Journalistische Traditionen und Emotionalitätsgrade
Wer journalistisch übersetzt, muss sich allerdings auch darüber im Klaren sein, dass sich oftmals nicht nur journalistische Traditionen, sondern, damit verbunden, auch die einzelnen Textgattungen und Lesegewohnheiten stark unterscheiden – was den/die ÜbersetzerIn vor die Herausforderunge stellt, den Text entsprechend zu adaptieren. Hier ist es sicherlich von Vorteil, einen generellen Überblick über die Merkmale journalistischer Texte und ihre jeweiligen Spezifiken, auch innerhalb der unterschiedlichen Kulturen, zu haben, um diese bei der Übersetzung ins Deutsche zu berücksichtigen. Hilfreich sind aber auch immer wieder allgemeine Fragen an den Text, wie beispielsweise: Welche sprachlichen Mittel werden im Originaltext eingesetzt? Welchen Duktus weist ein Text auf? Was ist seine Intention, seine Sprechhaltung ? Das anvisierte Publikum?
Eine weitere wichtige Frage ist der Umgang mit verschiedenen Emotionalitätsgraden und Mitteln zur Erzielung von Expressivität. Auch hier lassen sich nicht geringe Unterschiede feststellen, die bei der Übersetzung berücksichtigt werden wollen. Eine wichtige Rolle im Hinblick auf die bestmögliche Organisation des Informationsgehalts in der Zielsprache spielt auch die Syntax, die in starkem Maße dafür verantwortlich ist, dass den einzelnen Worten oder Satzbausteinen das richtige Gewicht zukommt und den Informationen der richtige Grad an Nachdruck verliehen wird. So finden sich wichtige Informationen in einer deutschen Satzkonstruktion oftmals am Ende, während sie im Russischen eher an erster oder zweiter Stelle im Satz stehen. Wer zuletzt lacht, lacht am besten. Choroscho smejetsja tot, kto smejetsja poslednim (dt. wörtl. Gut lacht der, der zuletzt lacht).
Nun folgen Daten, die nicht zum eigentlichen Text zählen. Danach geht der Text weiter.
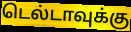
டெல்டாவுக்கு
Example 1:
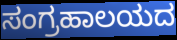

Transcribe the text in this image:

ಸಂಗ್ರಹಾಲಯದ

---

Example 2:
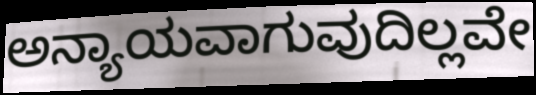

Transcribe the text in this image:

ಅನ್ಯಾಯವಾಗುವುದಿಲ್ಲವೇ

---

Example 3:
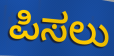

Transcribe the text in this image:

ಪಿಸಲು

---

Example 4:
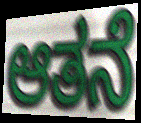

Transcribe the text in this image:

ಆತನೆ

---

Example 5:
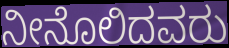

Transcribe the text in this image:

ನೀನೊಲಿದವರು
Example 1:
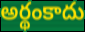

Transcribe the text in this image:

అర్థంకాదు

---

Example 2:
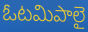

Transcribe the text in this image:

ఓటమిపాలై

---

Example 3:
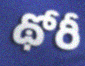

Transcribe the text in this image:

థోరీ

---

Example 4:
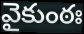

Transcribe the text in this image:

వైకుంఠః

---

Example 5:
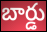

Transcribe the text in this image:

బార్డు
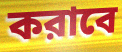
করাবে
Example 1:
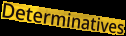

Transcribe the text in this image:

Determinatives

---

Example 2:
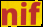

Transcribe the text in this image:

nif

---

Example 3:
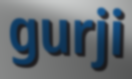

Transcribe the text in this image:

gurji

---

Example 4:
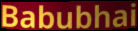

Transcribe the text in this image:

Babubhai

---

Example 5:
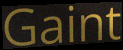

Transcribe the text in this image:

Gaint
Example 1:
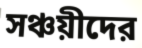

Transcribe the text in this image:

সঞ্চয়ীদের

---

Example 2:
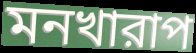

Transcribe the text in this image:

মনখারাপ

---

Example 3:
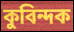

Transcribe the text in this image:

কুবিন্দক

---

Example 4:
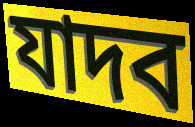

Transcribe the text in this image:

যাদব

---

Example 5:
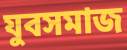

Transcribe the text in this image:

যুবসমাজ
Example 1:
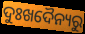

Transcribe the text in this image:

ଦୁଃଖଦୈନ୍ୟରୁ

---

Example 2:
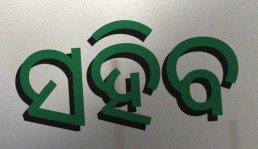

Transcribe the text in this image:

ସହିବ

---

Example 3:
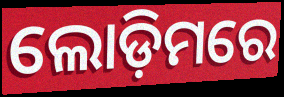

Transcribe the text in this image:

ଲୋଡ଼ିମରେ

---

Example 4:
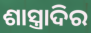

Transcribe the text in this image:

ଶାସ୍ତ୍ରାଦିର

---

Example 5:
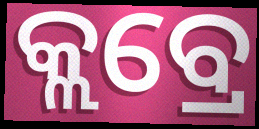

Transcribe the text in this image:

କ୍ଲବ୍ରେ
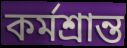
কর্মশ্রান্ত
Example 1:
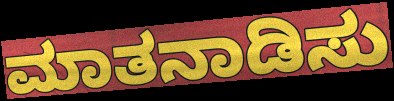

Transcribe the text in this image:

ಮಾತನಾಡಿಸು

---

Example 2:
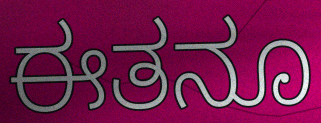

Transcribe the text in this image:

ಈತನೂ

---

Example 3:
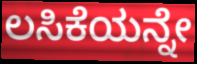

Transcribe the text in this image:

ಲಸಿಕೆಯನ್ನೇ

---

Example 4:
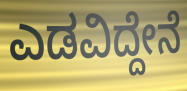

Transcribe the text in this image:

ಎಡವಿದ್ದೇನೆ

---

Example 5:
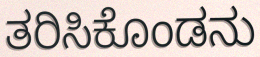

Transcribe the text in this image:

ತರಿಸಿಕೊಂಡನು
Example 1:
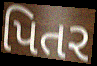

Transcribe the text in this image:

પિતર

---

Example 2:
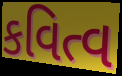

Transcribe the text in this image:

કવિત્વ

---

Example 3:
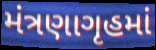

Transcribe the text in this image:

મંત્રણાગૃહમાં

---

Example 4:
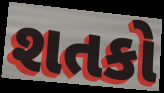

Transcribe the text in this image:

શતકો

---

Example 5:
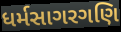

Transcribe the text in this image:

ધર્મસાગરગણિ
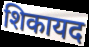
शिकायद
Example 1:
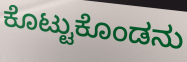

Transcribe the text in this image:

ಕೊಟ್ಟುಕೊಂಡನು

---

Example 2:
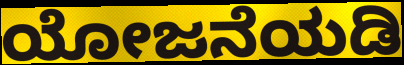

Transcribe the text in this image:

ಯೋಜನೆಯಡಿ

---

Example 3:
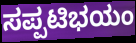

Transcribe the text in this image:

ಸಪ್ಪಟಿಭಯಂ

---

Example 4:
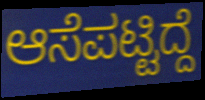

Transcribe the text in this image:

ಆಸೆಪಟ್ಟಿದ್ದೆ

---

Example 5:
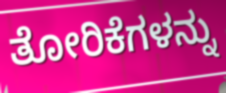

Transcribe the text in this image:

ತೋರಿಕೆಗಳನ್ನು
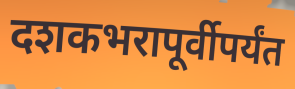
दशकभरापूर्वीपर्यंत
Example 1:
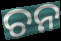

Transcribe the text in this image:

ଚନ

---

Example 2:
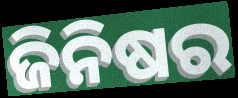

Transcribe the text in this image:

ଜିନିଷର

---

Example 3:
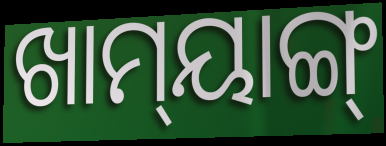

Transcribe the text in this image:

ଖାମ୍‌ୟାଙ୍ଗ୍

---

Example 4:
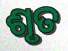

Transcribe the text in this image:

ଶୃତ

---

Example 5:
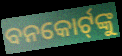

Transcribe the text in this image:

ବନକୋର୍ଟ୍‍ଙ୍କୁ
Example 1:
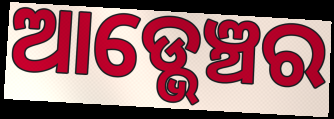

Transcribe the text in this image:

ଆଡ୍ଭେଞ୍ଚର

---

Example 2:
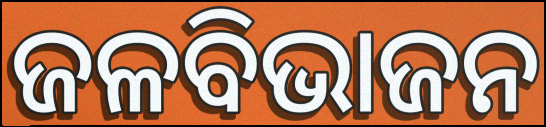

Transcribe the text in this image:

Am Schluss das schwierigste: Der Witz
Als Kür in der Übersetzung von Medieninhalten, bei der fast alle Anforderungen zusammenkommen, könnte man die Übertragung eines Memes bezeichnen: Hier geht es darum, ein kulturspezifisches Phänomen und den daraus resultierenden Witz in ein anderes sprachliches und kulturelles Umfeld zu katapultieren beziehungsweise zu transferieren, was sich im Zweifelsfall als gar nicht so einfach erweist. Dabei spielen nicht zuletzt auch der unterschiedliche Stellenwert und Verbreitungsgrad des Formats beim Original- und Zielpublikum eine Rolle. Dennoch finden sich oftmals viele kreative Lösungen, die sowohl den spezifischen Gebrauch der Sprache (von Vereinfachung bis hin zu falscher Grammatik) als auch die visuelle Komponente berücksichtigen.
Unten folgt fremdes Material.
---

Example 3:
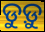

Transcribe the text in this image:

ଡୁଡ଼ୁ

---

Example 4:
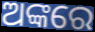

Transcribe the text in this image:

ଅଙ୍କରେ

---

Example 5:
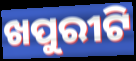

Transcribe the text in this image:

ଖପୁରୀଟି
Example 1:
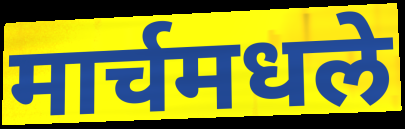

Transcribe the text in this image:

मार्चमधले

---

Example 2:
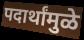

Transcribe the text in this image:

पदार्थांमुळे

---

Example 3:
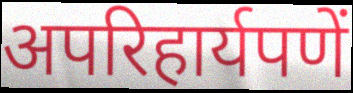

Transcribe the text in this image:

अपरिहार्यपणें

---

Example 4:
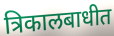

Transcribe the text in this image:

त्रिकालबाधीत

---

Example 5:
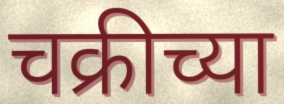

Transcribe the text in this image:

चक्रीच्या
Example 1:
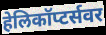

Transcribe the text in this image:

हेलिकॉप्टर्सवर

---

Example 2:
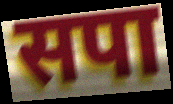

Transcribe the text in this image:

सपा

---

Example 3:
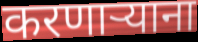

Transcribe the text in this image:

करणाऱ्याना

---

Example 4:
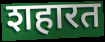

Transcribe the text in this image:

शहारत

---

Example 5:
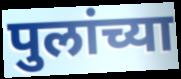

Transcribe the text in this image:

पुलांच्या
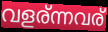
വളര്ന്നവര്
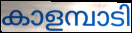
കാളമ്പാടി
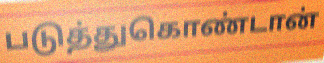
படுத்துகொண்டான்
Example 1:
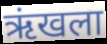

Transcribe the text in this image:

ऋंखला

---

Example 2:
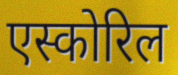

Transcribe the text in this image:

एस्कोरिल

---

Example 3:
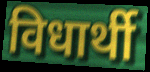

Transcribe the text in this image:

विधार्थी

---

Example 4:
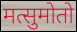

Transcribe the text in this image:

मत्सुमोतो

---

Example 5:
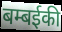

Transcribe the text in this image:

बम्बईकी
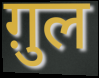
ग़ुल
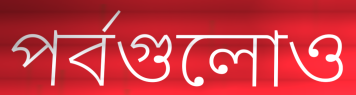
পর্বগুলোও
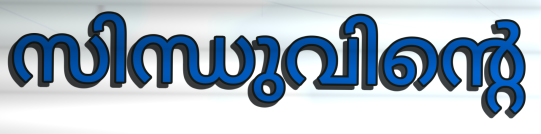
സിന്ധുവിന്റെ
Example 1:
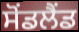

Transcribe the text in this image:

ਸੋਂਡਲੈਂਡ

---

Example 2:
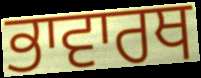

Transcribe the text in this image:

ਭਾਵਾਰਥ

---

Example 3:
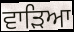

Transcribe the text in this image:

ਵਾੜਿਆ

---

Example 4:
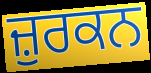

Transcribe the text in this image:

ਜ਼ੁਰਕਨ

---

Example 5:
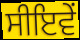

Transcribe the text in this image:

ਸੀਇਵੇਂ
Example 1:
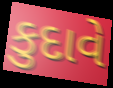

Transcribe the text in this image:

કુદાવે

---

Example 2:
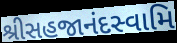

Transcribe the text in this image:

શ્રીસહજાનંદસ્વામિ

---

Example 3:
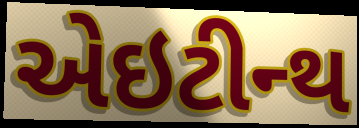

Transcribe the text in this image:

એઇટીન્થ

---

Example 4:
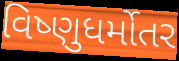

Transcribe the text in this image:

વિષ્ણુધર્મોતર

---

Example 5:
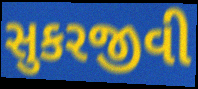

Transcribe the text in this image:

સુકરજીવી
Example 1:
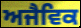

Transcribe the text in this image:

ਅਜੈਵਿਕ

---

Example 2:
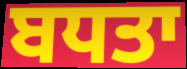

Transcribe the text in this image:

ਬਧਤਾ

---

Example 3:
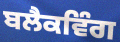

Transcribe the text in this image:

ਬਲੈਕਵਿੰਗ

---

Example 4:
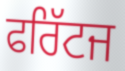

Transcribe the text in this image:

ਫਰਿੱਟਜ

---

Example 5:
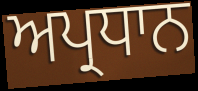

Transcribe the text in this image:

ਅਪ੍ਰਧਾਨ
Letztendlich gilt für die journalistische Übersetzung dasselbe wie für jeden (originalsprachlichen) journalistischen Text: Sie sollte genau und transparent, zugleich dynamisch und leicht zu lesen sein. Dabei gilt es sowohl Stil und Intention des Autors zu respektieren als auch das eigene Zielpublikum nicht aus den Augen zu verlieren.
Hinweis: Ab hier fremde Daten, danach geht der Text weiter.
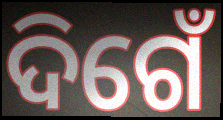
ଦିଗେଁ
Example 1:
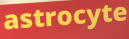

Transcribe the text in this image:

astrocyte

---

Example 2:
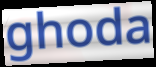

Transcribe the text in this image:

ghoda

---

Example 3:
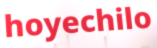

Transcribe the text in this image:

hoyechilo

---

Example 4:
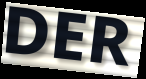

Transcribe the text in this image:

DER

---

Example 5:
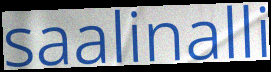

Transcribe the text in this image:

saalinalli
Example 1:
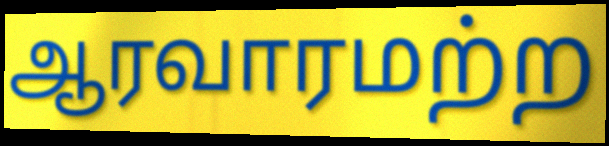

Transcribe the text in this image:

ஆரவாரமற்ற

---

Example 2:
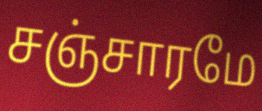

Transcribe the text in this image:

சஞ்சாரமே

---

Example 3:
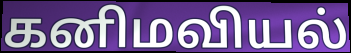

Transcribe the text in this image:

கனிமவியல்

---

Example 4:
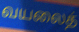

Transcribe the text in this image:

வயலைத்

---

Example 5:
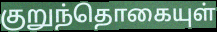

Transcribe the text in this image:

குறுந்தொகையுள்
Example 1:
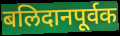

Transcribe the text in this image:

बलिदानपूर्वक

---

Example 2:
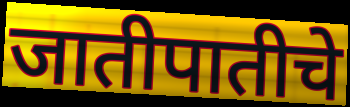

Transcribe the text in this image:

जातीपातीचे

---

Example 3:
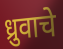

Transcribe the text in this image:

ध्रुवाचे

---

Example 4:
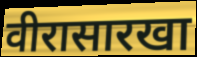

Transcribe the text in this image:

वीरासारखा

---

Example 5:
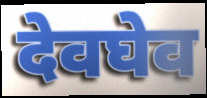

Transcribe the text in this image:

देवघेव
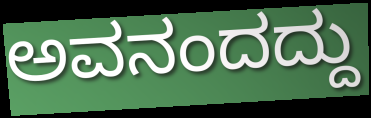
ಅವನಂದದ್ದು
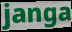
janga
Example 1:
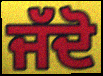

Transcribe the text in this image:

ਜੱਦੋ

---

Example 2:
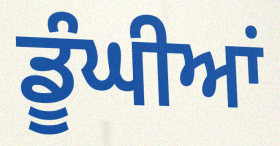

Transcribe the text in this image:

ਡੂੰਘੀਆਂ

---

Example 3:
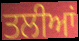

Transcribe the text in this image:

ਤਲੀਆਂ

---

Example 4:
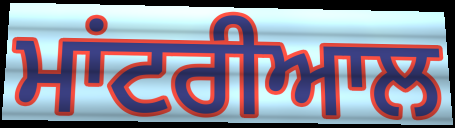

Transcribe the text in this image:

ਮਾਂਟਰੀਆਲ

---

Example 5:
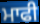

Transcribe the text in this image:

ਮਾਫੀ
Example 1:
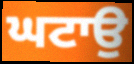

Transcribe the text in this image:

ਘਟਾਉ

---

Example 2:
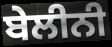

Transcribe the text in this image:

ਬੇਲੀਨੀ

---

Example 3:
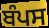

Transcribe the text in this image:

ਬੰਪਸ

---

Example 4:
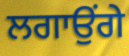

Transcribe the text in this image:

ਲਗਾਉਂਗੇ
Der Spagat gelingt, wenn wir uns bewusst machen, dass jedes Original die Grenzen unseres eigenen sprachlichen Koordinatensystems testet, das unsere Wahrnehmung der Welt bestimmt. Dabei stoßen wir jedoch nicht nur auf Barrieren, sondern auch auf ungeahnte Möglichkeiten der Ausdehnung und Strapazierbarkeit der eigenen Sprache.